▶ _Information supplied_:
━━━━━━
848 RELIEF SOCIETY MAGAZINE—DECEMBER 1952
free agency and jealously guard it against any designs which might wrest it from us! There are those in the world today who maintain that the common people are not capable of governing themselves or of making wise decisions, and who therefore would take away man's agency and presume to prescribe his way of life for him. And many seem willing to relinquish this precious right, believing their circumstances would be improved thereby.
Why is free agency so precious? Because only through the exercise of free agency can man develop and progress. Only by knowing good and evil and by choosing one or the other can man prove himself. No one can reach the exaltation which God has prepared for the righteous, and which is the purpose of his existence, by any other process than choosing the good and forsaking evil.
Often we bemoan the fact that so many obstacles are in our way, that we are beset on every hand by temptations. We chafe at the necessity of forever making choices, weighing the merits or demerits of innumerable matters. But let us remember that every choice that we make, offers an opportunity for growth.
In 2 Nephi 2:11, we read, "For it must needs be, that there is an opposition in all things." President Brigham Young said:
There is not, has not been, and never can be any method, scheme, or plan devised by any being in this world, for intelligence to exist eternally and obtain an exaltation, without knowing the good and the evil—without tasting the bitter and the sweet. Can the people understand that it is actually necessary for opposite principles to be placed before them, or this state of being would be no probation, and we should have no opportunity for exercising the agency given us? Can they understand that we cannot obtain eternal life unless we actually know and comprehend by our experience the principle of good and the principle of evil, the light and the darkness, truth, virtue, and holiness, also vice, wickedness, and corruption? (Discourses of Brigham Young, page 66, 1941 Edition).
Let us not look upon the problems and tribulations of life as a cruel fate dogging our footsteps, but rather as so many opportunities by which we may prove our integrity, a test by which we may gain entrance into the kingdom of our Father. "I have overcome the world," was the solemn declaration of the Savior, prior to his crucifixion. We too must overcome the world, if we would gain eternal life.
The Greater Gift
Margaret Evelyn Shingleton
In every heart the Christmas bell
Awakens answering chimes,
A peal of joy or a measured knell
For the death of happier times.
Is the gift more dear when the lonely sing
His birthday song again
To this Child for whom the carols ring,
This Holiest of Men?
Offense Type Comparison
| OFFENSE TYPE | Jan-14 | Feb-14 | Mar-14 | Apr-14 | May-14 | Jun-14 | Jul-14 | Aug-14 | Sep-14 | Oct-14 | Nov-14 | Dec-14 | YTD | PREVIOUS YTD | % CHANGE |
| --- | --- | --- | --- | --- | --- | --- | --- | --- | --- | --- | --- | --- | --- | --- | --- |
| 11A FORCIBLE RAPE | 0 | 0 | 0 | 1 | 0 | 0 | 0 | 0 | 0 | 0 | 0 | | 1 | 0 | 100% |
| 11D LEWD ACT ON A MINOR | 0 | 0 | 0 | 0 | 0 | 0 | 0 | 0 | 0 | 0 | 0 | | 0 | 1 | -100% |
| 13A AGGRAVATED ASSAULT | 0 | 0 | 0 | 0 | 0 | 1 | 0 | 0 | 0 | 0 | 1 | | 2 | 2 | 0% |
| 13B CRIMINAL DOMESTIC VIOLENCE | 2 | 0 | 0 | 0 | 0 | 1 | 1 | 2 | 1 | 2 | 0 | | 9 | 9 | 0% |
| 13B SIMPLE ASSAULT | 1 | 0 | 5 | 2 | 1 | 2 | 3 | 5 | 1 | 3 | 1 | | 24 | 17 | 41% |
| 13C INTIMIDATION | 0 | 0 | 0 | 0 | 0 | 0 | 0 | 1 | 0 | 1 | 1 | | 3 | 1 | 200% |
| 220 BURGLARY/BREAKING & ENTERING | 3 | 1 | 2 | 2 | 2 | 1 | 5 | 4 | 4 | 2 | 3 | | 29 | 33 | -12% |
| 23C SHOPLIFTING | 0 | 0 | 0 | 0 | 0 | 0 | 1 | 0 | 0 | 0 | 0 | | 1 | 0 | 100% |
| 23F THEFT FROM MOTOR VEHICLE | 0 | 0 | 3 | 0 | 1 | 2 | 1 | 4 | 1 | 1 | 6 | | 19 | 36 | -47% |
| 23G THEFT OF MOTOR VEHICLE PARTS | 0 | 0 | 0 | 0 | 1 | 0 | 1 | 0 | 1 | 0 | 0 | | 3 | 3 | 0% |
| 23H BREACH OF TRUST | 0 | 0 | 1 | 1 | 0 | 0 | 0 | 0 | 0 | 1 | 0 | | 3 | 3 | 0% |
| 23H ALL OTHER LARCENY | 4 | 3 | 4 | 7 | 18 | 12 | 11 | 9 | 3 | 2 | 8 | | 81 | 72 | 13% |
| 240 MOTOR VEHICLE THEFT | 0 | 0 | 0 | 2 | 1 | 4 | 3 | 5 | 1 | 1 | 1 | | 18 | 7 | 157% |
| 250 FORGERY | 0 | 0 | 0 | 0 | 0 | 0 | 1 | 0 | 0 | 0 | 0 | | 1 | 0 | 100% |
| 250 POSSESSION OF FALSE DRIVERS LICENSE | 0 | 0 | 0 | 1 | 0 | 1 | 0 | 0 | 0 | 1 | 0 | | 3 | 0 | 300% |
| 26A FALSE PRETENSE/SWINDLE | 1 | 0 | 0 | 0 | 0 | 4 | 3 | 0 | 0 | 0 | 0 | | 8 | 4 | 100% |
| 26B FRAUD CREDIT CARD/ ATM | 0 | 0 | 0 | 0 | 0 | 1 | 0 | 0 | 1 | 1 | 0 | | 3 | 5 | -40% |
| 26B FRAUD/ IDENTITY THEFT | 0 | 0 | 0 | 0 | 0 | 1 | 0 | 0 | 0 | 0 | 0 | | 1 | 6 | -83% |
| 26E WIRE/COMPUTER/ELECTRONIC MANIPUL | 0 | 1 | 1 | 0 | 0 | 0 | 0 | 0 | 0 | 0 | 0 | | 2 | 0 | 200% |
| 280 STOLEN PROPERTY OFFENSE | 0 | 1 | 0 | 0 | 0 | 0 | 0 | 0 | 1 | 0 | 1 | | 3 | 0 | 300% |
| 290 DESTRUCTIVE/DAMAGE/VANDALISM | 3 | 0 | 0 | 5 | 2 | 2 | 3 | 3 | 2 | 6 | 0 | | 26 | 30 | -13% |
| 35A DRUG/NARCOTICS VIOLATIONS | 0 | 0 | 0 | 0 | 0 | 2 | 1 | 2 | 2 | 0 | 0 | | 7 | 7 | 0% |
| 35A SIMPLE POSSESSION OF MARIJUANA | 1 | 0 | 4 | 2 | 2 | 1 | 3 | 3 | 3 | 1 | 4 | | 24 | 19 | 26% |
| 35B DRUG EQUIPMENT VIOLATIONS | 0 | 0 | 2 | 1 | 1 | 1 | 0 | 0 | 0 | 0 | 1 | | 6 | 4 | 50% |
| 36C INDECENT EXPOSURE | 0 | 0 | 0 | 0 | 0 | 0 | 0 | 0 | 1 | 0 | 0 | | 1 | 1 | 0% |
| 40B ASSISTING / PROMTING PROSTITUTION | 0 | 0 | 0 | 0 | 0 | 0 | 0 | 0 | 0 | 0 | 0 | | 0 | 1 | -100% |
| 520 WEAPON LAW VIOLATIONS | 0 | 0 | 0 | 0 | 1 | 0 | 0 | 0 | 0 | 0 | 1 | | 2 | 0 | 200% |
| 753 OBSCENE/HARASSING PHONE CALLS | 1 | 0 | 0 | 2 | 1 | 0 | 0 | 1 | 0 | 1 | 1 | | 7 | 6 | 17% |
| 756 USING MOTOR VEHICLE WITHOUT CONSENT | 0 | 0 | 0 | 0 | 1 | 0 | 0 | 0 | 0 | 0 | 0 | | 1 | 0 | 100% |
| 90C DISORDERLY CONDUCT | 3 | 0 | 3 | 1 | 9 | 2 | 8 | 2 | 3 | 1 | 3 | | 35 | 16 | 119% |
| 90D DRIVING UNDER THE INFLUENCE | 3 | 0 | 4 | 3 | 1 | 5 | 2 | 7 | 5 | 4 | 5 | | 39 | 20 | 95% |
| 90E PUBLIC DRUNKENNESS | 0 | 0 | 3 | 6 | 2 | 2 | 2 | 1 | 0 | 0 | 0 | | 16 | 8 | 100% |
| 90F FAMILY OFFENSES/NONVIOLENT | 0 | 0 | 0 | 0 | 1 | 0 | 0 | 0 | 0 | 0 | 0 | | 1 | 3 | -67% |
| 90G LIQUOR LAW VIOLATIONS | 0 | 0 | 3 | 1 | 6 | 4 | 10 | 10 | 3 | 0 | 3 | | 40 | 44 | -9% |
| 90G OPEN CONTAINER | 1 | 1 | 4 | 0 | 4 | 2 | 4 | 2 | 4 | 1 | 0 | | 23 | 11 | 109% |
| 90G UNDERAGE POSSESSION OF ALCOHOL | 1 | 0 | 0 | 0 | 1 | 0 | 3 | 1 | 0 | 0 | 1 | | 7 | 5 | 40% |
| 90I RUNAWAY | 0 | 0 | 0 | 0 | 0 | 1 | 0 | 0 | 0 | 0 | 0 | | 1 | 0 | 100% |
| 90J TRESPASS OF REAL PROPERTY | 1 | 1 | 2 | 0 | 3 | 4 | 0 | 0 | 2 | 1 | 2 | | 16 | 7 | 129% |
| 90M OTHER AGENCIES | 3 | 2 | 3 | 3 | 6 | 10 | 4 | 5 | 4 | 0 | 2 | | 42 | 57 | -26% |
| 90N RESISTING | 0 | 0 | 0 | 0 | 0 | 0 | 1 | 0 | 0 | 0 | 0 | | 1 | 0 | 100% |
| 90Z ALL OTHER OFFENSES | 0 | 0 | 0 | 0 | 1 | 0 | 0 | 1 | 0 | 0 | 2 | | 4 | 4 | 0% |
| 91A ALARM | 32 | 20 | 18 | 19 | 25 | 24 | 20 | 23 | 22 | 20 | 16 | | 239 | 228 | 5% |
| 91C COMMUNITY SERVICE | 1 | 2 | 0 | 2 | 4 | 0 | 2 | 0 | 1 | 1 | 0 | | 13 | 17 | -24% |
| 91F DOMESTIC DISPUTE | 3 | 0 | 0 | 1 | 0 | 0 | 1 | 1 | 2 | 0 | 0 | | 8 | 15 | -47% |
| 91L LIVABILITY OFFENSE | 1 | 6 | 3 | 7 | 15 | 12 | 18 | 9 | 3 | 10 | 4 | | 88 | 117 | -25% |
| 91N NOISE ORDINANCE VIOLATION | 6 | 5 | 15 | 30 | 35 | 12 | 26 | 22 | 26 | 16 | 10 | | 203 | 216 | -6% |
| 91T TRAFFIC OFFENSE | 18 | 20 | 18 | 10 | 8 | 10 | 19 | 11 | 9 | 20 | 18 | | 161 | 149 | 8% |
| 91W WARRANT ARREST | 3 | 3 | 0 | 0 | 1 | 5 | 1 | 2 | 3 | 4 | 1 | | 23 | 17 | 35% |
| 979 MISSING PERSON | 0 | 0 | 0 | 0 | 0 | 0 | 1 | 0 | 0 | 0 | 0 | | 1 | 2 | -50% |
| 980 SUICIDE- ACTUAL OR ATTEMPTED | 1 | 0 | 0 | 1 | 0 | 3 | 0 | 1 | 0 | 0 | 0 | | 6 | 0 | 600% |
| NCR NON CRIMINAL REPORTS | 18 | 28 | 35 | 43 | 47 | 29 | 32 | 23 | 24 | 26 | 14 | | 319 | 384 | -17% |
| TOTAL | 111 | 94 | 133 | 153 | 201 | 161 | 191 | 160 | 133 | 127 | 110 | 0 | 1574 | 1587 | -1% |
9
━━━━━━
▶ _About this task_: When the line with "23G THEFT OF" is reached in the data above, begin copying, and stop after the line with "23H BREACH OF"; copy each line exactly, both ends included.

▶ _Output_:
| 23G THEFT OF MOTOR VEHICLE PARTS | 0 | 0 | 0 | 0 | 1 | 0 | 1 | 0 | 1 | 0 | 0 | | 3 | 3 | 0% |
| 23H BREACH OF TRUST | 0 | 0 | 1 | 1 | 0 | 0 | 0 | 0 | 0 | 1 | 0 | | 3 | 3 | 0% |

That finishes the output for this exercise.